Kenya: Criminalization of Marital Rape

Congratulations to a recent LL.M. graduate, Christine W. Kung’u, whose Master of Laws thesis was prepared under the supervision of Professor Rebecca Cook, Co-Director of our International Reproductive and Sexual Health Law Programme at the University of Toronto’s Faculty of Law.  We thank her for submitting the following abstract of her thesis:

Christine W. Kung’u, Master of Laws thesis, 2011
Faculty of Law, University of Toronto
Marital rape is not a criminal offence in Kenya.  This thesis argues that criminalization of marital rape in Kenya is a necessary but insufficient means of addressing marital rape. It analyzes the Kenyan legal framework and the international framework. The analysis of the international framework focuses on the Convention on the Elimination of all forms of Discrimination against Women (CEDAW).
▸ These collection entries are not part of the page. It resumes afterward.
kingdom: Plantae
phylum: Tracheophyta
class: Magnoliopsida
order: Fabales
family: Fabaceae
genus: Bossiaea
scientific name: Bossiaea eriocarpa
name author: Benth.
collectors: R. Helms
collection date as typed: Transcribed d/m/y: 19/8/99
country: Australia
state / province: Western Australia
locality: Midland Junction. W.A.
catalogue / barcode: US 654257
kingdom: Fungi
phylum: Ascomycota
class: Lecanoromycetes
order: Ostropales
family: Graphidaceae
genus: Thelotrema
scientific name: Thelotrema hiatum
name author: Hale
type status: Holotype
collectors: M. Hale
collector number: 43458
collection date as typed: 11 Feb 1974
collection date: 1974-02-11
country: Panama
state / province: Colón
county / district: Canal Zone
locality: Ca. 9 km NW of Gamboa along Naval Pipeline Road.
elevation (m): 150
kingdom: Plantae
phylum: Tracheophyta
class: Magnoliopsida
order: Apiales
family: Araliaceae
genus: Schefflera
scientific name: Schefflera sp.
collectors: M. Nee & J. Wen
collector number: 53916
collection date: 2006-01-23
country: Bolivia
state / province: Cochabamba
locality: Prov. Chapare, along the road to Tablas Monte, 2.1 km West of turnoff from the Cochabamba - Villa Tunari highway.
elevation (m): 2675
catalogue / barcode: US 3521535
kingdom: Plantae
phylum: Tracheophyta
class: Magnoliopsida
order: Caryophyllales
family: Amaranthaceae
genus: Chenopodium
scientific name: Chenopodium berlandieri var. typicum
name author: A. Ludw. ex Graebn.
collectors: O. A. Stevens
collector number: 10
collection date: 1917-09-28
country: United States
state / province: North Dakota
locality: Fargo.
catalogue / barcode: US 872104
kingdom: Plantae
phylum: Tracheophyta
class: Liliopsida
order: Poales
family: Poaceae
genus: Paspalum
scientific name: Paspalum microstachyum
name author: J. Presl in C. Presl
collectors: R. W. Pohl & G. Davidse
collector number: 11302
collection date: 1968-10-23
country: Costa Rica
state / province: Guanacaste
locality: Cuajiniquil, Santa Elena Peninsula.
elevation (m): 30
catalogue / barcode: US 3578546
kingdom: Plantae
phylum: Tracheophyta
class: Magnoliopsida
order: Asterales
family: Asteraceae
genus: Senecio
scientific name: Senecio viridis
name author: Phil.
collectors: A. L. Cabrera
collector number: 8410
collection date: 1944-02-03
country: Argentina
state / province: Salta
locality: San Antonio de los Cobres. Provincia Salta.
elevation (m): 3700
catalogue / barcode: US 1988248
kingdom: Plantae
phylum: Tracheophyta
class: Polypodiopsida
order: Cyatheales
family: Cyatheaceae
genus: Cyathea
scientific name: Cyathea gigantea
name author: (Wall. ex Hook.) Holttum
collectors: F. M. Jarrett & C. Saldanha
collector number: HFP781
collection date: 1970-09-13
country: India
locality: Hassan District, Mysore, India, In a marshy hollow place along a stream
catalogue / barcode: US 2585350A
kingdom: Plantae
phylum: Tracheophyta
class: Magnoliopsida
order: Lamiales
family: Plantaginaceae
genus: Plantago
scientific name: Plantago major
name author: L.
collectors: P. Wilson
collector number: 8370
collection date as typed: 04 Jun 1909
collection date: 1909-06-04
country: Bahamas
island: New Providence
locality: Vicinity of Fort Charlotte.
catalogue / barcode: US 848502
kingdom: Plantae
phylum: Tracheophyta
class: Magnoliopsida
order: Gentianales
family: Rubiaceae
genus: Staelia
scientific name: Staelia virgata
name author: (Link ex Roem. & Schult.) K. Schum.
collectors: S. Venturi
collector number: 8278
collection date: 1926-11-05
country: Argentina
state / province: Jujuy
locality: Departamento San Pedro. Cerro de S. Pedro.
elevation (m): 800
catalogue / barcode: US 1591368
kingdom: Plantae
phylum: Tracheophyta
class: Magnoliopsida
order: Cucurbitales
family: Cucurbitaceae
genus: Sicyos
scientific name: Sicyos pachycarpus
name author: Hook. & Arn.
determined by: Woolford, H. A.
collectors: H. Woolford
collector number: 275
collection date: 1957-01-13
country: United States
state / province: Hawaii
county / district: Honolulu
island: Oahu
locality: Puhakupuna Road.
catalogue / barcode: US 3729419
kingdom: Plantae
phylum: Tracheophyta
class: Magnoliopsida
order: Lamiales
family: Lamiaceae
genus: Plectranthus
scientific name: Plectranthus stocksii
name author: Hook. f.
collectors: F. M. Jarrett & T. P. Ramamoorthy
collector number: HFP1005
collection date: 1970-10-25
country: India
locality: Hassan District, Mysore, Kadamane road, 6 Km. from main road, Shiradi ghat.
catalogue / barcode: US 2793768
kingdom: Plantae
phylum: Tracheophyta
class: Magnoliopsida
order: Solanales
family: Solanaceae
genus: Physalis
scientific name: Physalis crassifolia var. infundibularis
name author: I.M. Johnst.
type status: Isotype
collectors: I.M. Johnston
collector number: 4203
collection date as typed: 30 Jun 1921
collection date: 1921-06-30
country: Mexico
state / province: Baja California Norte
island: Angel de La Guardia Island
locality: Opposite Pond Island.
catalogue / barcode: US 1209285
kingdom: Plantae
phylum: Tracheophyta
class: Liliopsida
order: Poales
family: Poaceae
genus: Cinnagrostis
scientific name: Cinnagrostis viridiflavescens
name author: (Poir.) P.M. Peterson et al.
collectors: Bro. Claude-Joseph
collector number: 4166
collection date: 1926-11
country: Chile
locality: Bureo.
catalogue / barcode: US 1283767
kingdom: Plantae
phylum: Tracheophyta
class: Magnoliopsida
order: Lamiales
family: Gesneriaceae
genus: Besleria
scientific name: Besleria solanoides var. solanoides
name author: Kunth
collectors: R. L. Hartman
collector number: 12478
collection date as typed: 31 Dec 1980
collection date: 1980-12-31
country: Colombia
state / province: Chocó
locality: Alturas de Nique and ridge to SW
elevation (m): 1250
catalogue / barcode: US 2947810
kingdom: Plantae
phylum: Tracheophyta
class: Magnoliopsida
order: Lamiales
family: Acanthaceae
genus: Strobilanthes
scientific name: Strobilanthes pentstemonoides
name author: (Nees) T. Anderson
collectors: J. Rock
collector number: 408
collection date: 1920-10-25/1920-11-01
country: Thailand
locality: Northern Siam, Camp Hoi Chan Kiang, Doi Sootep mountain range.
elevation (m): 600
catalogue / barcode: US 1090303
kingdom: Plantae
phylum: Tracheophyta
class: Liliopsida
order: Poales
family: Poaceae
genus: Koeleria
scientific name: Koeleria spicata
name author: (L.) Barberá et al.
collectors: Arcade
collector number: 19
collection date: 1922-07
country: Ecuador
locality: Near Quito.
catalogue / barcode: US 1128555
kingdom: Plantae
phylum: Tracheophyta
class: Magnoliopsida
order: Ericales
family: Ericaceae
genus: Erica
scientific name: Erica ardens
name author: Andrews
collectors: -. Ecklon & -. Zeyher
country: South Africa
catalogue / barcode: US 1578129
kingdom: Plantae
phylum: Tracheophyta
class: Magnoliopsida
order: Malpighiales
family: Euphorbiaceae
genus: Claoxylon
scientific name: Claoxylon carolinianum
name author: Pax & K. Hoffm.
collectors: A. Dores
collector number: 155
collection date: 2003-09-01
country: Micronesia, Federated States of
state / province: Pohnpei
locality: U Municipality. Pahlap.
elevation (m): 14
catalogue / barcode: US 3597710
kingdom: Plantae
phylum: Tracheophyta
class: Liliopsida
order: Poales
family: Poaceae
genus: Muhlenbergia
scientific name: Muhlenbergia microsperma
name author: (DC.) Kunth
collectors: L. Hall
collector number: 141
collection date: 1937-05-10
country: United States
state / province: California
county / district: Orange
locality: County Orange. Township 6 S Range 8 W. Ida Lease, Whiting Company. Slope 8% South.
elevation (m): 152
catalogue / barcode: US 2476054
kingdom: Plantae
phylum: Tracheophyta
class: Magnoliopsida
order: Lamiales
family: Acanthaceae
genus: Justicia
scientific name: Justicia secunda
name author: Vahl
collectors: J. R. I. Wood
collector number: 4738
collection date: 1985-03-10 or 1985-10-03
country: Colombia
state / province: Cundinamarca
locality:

The thesis also includes a comparative analysis of how South Africa and Zimbabwe have addressed marital rape, and an examination of the benefits and limitations of criminal law in addressing marital rape. Finally, it argues that an examination of the wrongful gender stereotypes of married women is essential to create effective and holistic remedies; and that wrongful gender stereotypes of married women violate their rights to equality and non-discrimination and the right to be free from violence.